Provided data START

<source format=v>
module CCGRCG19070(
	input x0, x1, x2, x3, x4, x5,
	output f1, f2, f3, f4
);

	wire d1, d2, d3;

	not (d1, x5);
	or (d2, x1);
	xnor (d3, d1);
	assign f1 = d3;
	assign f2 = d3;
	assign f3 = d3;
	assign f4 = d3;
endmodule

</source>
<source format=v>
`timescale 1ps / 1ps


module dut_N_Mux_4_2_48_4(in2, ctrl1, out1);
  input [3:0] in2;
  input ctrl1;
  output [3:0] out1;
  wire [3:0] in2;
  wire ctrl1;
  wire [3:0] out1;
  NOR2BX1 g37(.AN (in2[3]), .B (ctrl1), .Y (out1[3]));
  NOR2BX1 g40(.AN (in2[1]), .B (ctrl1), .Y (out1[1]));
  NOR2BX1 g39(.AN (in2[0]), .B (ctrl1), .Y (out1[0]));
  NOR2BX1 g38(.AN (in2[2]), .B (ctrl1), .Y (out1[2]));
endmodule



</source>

Provided data END
Provided data START

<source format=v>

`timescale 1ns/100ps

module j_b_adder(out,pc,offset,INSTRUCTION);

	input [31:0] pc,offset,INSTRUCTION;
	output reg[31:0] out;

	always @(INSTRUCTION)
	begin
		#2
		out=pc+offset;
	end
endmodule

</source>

Provided data END

Exercise goal> What lines in the entries above hold "offset"? Copy every one.

Result for this exercise>
module j_b_adder(out,pc,offset,INSTRUCTION);
	input [31:0] pc,offset,INSTRUCTION;
		out=pc+offset;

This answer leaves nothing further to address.